唱導と和歌

牧野淳司さんの「唱導の場から生まれた和歌ー『古今和歌集』の安倍清行と小野小町の贈答をめぐってー」(明大「古代学研究所紀要」32号)を読みました。古今集恋部556・557蕃歌は、「下出雲寺で法事をした日に導師真静が言ったことを詠んで小野小町に贈った」との詞書のある安倍清行と小野小町の贈答歌です。つまり清行はその日の法事での導師の言を織り込んで小町を口説く歌を作って贈り、小町はそれに返歌をしたのです。

清行は、法華経の「以無価宝珠繋其衣裏」を踏まえ、故人を偲んで涙が止まらない、と歌い、小町は貴方の涙は未だ浅い、私は激流のように泣いています、と返したと解釈されてきましたが、牧野さんは、法事での導師の言を詠んだのだから、仏に逢えない悲しみ、愚かさを歌っていると解釈すべきだとしました。

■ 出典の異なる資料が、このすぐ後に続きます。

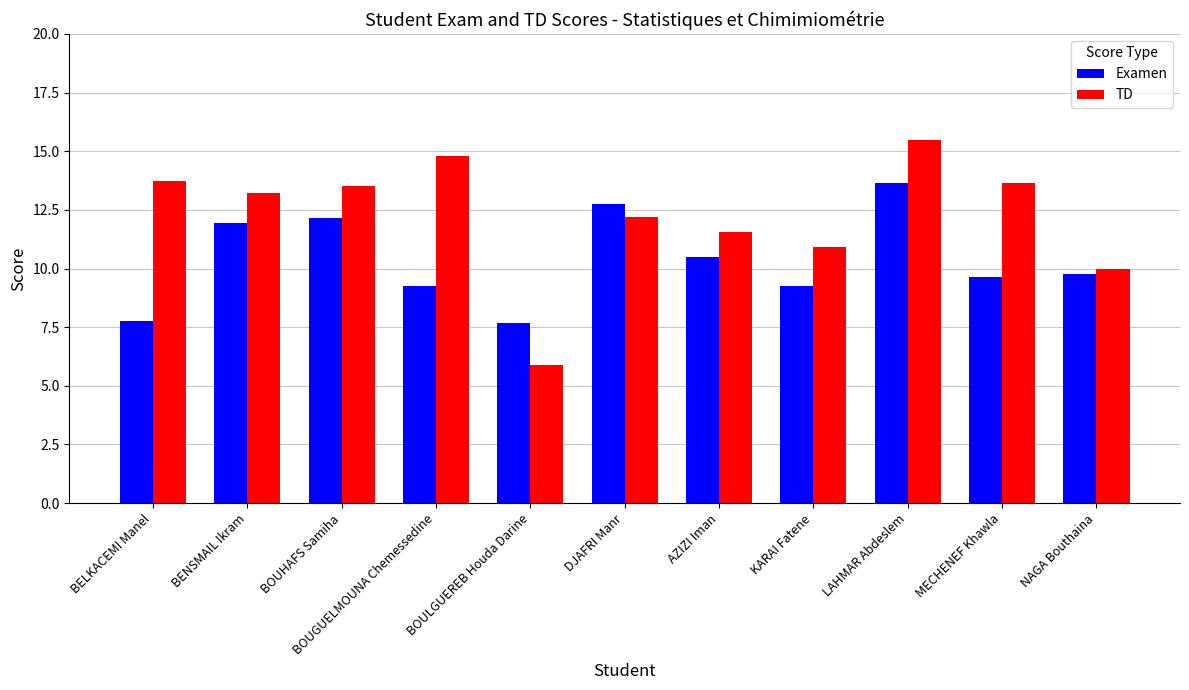

The Examen series shows 18.5 at LAHMAR Abdeslem. True or false?

False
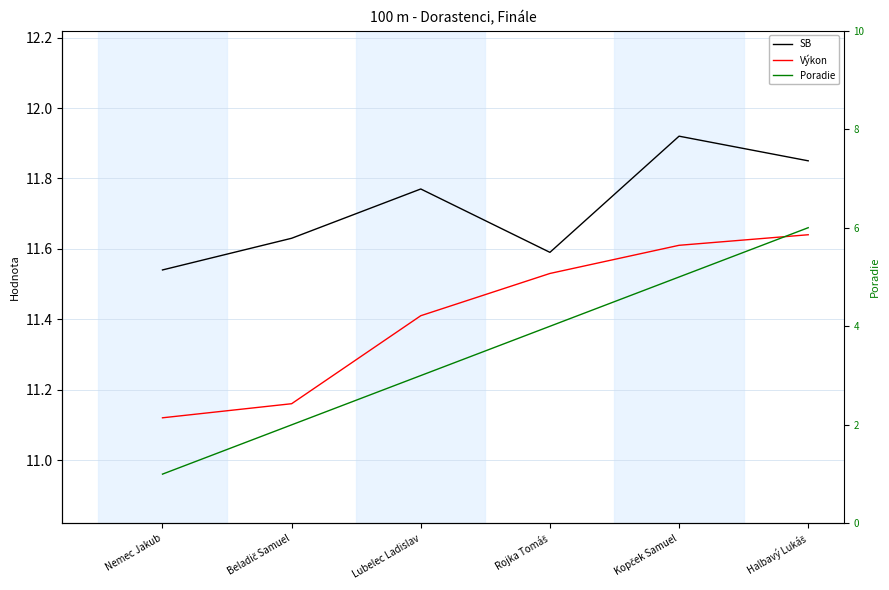

True or false: SB and Výkon intersect in this chart.

False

先行研究や最近の評論を引き、広く万葉集や唱導資料を参照して述べていますが、もっと整理して分かりやすく述べることができたのではないかと思います。延々と聞き手や読者の関心を引っ張りながら述べる話法は、倣わないで欲しい。仏教用語やその思想が和歌にも食い込み、時代と共に新たな表現を生み出して行ったとの主張には同感ですが、当時の知識人の精神生活を想像すると、思考にも表現方法にも、大和言葉に漢文体と漢語・仏法思想及び仏語・歌語や本意が溶解し、それぞれ相応の局面で衝き上げてくる状態であり、彼らは違和感なくそういう混融の中で生きていたのではないでしょうか。

仏教(への憧憬)が恋愛感情と親近性を持ち、小町がその両面の象徴的存在であったことが改めて想起されます。ただこの贈答は古今集では恋部に置かれているわけで、私はふと、清行は、法事で貴女に会えると思っていたのに来ませんでしたね、と小町に軽く恨み言を言ったのではなかったかしら、と思ったりするのです。